I DO also have a light stand and wireless triggers that I can use to take the flash off camera for florals and things that will wait while I set up, but for insects, I really have no choice right now but to leave the flash on camera.  A bracket and maybe another flash is next on my list...

But, the above setup is what I did the assassin bug photo with and all of my other insect macros (see my Flickr page if you're interested). I've had this lens for less than a month now, and with nothing more than this simple setup have managed to go from awful to results to at least decent ones (okay...with nothing but this simple setup AND some invaluable assistance from TPF members!).


----------



## sm4him (Jun 15, 2012)

jriepe said:


> My lighting system for macro is a flash bracket with two arms that places one SB600 on each side of the lens.  I use the pull down diffuser built into the flash plus a small dome diffuser that is made to fit over the flash units.  These flash units are triggered by the camera's built in flash in commander mode.  I shoot at f/16 & f/18 99% of the time with a shutter speed of 1/200sec.  I live in the Chicago area "the windy city" and calm days are extremely rare.  When shooting this way press the shutter button immediately without hesitation when precise focus is attained because most times that precise focus will only be for a split second.  By the way Sharon nice shot that you posted.
> 
> Jerry



Thanks, Jerry!  
Your setup sounds like what I'm about to get, as soon as I can spring for that bracket and an extra flash!  Well, I'm using Yongnuo flashes, but still...

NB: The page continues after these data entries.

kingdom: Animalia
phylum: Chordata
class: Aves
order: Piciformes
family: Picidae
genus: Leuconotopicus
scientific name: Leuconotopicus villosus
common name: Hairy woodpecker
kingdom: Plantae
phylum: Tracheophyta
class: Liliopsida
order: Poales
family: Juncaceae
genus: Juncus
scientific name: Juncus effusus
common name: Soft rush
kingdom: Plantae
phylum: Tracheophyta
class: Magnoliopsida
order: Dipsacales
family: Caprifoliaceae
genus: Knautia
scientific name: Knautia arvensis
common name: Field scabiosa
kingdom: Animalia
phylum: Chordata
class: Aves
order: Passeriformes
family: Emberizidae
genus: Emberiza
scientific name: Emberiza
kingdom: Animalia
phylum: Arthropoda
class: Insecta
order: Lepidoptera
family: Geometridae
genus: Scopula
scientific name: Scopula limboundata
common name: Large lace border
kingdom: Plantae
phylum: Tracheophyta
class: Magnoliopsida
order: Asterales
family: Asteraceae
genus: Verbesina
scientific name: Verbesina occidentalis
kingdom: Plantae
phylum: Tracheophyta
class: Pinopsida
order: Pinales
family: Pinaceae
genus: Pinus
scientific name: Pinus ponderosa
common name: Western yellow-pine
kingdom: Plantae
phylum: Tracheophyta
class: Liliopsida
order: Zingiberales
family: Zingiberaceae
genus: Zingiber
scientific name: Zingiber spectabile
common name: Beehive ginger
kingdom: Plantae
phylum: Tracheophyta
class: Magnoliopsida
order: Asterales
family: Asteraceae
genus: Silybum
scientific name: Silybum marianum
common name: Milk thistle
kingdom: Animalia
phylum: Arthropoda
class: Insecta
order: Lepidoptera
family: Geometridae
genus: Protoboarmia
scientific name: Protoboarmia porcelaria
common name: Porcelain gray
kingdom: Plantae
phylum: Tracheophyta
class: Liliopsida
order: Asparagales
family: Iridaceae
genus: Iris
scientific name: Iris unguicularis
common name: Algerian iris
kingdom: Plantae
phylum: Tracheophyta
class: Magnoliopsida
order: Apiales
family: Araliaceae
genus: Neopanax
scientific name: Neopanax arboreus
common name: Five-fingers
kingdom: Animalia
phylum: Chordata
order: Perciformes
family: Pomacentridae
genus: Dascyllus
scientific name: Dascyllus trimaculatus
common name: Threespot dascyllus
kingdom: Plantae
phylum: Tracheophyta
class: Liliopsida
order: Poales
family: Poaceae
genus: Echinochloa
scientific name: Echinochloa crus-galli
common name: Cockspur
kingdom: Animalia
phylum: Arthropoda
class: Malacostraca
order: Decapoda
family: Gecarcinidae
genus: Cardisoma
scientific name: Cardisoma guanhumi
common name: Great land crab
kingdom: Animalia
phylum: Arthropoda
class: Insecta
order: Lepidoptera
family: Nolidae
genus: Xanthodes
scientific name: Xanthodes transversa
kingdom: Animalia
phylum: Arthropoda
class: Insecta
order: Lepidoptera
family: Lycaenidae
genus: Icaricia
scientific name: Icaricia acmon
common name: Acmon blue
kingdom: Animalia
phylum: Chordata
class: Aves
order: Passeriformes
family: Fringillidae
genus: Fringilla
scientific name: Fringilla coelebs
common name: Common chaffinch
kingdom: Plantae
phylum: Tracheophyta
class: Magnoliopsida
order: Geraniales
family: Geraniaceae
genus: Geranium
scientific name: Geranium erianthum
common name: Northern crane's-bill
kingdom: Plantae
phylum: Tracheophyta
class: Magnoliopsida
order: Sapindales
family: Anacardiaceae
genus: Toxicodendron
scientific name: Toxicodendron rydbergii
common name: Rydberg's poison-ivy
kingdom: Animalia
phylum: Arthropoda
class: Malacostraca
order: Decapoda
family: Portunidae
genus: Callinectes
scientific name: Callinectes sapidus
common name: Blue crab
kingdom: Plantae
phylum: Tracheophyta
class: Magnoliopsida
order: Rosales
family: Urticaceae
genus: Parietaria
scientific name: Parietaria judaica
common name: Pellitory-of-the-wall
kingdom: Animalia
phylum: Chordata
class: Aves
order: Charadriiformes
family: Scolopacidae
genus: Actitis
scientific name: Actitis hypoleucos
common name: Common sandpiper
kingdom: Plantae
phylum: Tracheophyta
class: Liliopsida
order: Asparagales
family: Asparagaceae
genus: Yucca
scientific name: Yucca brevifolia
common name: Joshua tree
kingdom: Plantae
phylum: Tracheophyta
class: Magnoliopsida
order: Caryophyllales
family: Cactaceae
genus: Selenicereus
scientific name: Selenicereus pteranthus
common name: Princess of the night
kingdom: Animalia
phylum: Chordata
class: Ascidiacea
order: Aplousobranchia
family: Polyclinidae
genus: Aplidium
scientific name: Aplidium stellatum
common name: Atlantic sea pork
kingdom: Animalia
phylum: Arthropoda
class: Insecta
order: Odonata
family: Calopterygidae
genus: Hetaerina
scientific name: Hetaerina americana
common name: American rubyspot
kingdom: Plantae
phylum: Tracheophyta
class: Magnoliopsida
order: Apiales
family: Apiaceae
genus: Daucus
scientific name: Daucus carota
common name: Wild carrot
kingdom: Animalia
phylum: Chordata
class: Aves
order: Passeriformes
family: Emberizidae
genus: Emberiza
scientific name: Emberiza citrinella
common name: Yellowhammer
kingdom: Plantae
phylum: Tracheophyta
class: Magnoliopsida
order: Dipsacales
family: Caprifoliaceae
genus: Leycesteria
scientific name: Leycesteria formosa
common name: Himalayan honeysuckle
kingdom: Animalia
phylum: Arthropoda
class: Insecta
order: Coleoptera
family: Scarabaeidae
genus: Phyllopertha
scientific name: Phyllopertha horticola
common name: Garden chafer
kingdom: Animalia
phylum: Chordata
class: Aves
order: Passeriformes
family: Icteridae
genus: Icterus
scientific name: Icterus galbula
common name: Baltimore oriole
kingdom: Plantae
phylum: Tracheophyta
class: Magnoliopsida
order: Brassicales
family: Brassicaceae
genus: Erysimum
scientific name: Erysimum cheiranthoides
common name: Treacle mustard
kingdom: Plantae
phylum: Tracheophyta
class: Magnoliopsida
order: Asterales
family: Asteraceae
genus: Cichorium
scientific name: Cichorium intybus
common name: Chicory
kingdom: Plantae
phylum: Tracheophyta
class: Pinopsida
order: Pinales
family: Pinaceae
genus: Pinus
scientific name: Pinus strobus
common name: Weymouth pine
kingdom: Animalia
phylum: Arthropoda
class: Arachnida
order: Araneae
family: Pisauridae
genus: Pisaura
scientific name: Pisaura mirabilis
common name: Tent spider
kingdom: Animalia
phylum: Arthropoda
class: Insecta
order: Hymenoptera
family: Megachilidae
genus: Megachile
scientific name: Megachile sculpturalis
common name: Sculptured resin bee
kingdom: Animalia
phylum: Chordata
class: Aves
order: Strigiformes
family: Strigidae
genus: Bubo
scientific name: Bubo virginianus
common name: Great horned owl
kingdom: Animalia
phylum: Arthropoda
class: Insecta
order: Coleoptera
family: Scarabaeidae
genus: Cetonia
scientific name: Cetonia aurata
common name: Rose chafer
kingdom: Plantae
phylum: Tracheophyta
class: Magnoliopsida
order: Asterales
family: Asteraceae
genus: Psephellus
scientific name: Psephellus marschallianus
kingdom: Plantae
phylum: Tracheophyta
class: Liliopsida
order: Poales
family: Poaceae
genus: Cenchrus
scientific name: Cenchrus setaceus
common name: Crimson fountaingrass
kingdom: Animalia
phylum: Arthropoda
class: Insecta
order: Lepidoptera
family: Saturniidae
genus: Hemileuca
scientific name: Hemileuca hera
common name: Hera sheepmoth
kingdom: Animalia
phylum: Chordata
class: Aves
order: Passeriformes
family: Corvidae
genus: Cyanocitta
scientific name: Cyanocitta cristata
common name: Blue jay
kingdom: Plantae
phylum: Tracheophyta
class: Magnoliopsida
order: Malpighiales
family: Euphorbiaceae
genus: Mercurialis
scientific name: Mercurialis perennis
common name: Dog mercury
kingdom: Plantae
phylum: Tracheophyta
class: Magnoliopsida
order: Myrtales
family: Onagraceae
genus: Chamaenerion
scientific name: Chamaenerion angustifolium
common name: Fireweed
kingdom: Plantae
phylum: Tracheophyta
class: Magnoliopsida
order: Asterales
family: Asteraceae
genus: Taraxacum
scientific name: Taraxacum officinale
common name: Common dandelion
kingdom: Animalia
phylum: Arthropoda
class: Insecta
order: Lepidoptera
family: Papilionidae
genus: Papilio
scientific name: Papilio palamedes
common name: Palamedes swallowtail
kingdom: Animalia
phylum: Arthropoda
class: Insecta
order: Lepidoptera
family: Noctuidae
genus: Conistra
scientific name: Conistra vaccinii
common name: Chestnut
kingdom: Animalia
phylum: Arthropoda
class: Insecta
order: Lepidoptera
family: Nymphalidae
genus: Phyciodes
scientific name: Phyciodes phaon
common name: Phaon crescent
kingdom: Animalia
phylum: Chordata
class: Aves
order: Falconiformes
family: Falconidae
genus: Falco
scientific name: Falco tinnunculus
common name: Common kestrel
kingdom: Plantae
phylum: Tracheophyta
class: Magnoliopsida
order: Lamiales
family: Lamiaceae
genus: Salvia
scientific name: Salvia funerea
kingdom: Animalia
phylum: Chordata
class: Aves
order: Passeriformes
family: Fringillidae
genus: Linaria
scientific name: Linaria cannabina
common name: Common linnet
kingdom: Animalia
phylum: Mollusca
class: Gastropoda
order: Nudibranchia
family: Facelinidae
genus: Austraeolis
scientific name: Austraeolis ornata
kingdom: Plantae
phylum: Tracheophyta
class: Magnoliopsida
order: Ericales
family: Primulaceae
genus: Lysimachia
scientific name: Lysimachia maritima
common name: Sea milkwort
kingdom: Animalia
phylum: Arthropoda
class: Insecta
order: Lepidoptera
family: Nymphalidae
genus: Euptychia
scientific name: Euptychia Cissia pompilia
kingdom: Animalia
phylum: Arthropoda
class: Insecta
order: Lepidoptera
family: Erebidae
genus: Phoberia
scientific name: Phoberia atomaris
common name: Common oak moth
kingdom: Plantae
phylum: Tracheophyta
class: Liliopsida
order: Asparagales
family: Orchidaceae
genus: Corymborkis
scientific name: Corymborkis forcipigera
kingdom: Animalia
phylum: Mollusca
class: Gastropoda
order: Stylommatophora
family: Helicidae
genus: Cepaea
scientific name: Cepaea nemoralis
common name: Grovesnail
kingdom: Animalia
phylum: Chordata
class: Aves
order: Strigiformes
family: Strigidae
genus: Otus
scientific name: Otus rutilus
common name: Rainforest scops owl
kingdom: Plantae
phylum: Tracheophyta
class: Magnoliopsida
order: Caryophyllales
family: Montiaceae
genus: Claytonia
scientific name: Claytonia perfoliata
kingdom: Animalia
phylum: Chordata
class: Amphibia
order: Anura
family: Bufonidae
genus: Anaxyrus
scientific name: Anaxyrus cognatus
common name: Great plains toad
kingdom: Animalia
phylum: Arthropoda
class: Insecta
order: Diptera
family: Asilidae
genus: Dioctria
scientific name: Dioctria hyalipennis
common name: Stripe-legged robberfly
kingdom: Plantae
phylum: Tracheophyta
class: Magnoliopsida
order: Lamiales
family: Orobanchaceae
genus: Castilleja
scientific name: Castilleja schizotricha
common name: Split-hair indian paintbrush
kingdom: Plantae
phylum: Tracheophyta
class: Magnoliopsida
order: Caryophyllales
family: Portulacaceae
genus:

Oh, and to the OP...I use anywhere between f16 to f32, but 90% of the time, I'm OVER f22 on my macro shots, with a Tokina 100mm.


----------



## jriepe (Jun 15, 2012)

A few months ago or so someone posted a link to a site showing where someone had used a Pringles potato chip container attached to the built in flash.  The container was attached also to the lens and extended to the end of the lens.  A paper towel was attached over the end of the container for diffusion.  When I had my 90mm lens I tried it just for fun and it actually worked quite well.  So that is a very inexpensive way to start out.  Very simple setup that actually works.  Have your flash in manual mode and adjust it according to how much light is needed.

Jerry


----------



## Bynx (Jun 15, 2012)

You might want to try a reverse ring. They are cheap and do a decent job getting into macrophotography. It works well with a zoom lens. You can get really close or move out and compose the image lots of different ways.


----------